Haklılığınızı hukuk içinde kalarak, lobicilik yaparak, yargı yoluyla, kamuoyu oluşturarak ispatlayacaksınız, yoksa hükümeti tehdit ederek değil. Sonra arkanızda kimseyi bulamazsınız.

“Kahraman taksici” kardeşim, aklını kullan! Aklımızı kullanırsak, büyüyen Türkiye’de büyüyen bir sektör olursunuz. Kabuğumuzu kıralım, komşu ülkelere, ya da dünyanın başka yerlerine açılalım.

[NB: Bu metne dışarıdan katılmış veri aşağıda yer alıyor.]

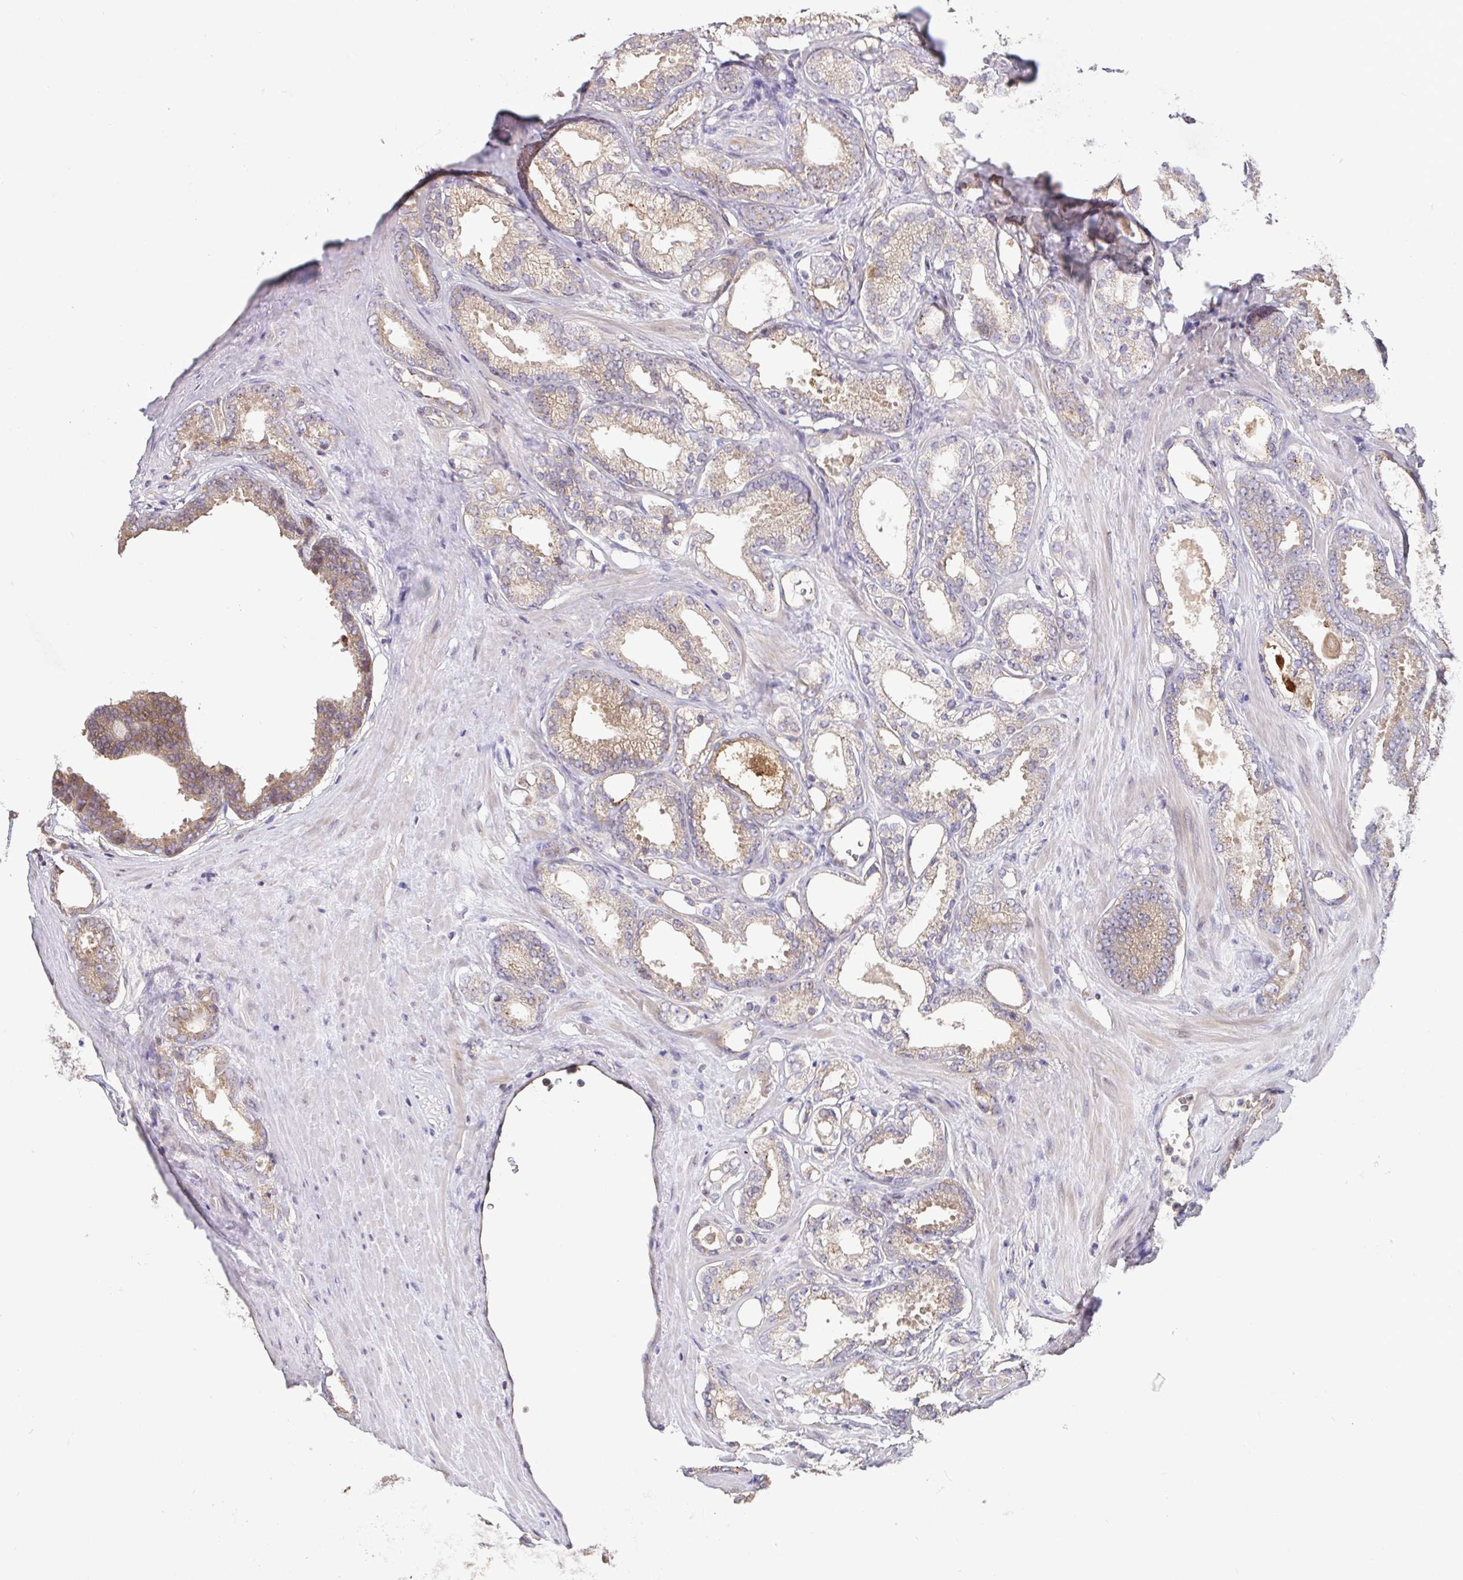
{"staining": {"intensity": "weak", "quantity": "25%-75%", "location": "cytoplasmic/membranous"}, "tissue": "prostate cancer", "cell_type": "Tumor cells", "image_type": "cancer", "snomed": [{"axis": "morphology", "description": "Adenocarcinoma, Low grade"}, {"axis": "topography", "description": "Prostate"}], "caption": "A micrograph showing weak cytoplasmic/membranous positivity in approximately 25%-75% of tumor cells in prostate adenocarcinoma (low-grade), as visualized by brown immunohistochemical staining.", "gene": "OSBPL7", "patient": {"sex": "male", "age": 65}}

Taksi plakası kiralayarak buraya kadar.

UBER müşteri sayısını 1 yılda dörde katlamış. Bu tartışma ile zaten UBER’i duymayan kalmadı. Reklamın iyisi-kötüsü olmaz. İyi bir PR yaptı kavgacı taksiciler üzerinden. 

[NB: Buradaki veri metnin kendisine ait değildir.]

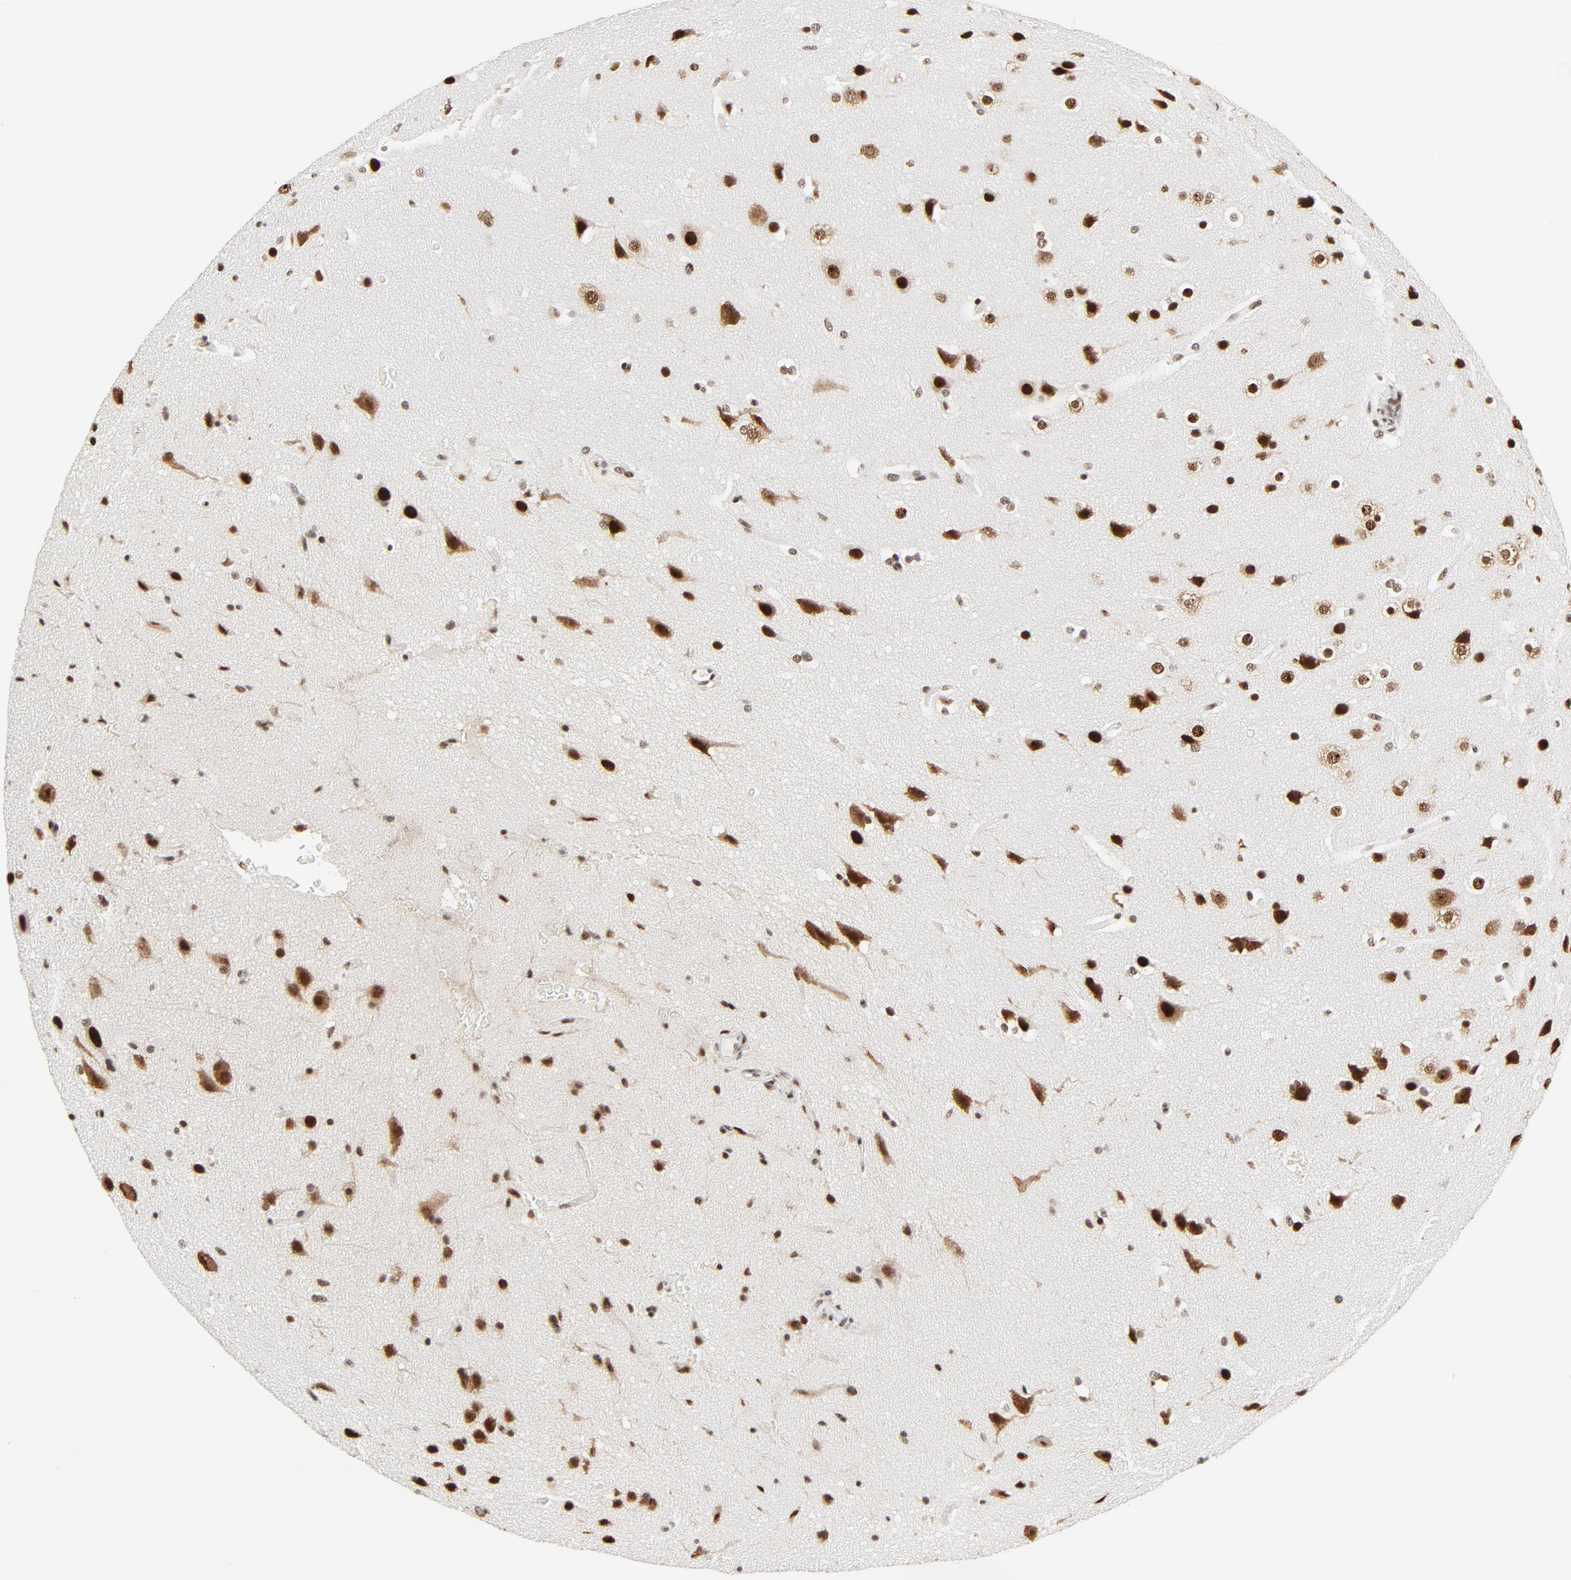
{"staining": {"intensity": "strong", "quantity": ">75%", "location": "nuclear"}, "tissue": "glioma", "cell_type": "Tumor cells", "image_type": "cancer", "snomed": [{"axis": "morphology", "description": "Glioma, malignant, Low grade"}, {"axis": "topography", "description": "Cerebral cortex"}], "caption": "Approximately >75% of tumor cells in human low-grade glioma (malignant) exhibit strong nuclear protein positivity as visualized by brown immunohistochemical staining.", "gene": "GTF2H1", "patient": {"sex": "female", "age": 47}}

Sahi UBER’in verdiği hizmeti, siz kendi aranızda şirketleşip niye vermiyorsunuz.. Haberiniz olsun bu iş böyle gitmeyecek. 5 yıl içinde şoförsüz taksicilik yaygınlaşacak. UBER ABD’de şoförsüz taksi hizmeti vermeye başladı bile. Almanya-Hollanda arasında da TIR’lar şoförsüz. Bu yılsonu, DRONOTO geliyor. Yani uçan pilotsuz otomobil. Eski hal muhal, ya yeni hal, ya izmihlal.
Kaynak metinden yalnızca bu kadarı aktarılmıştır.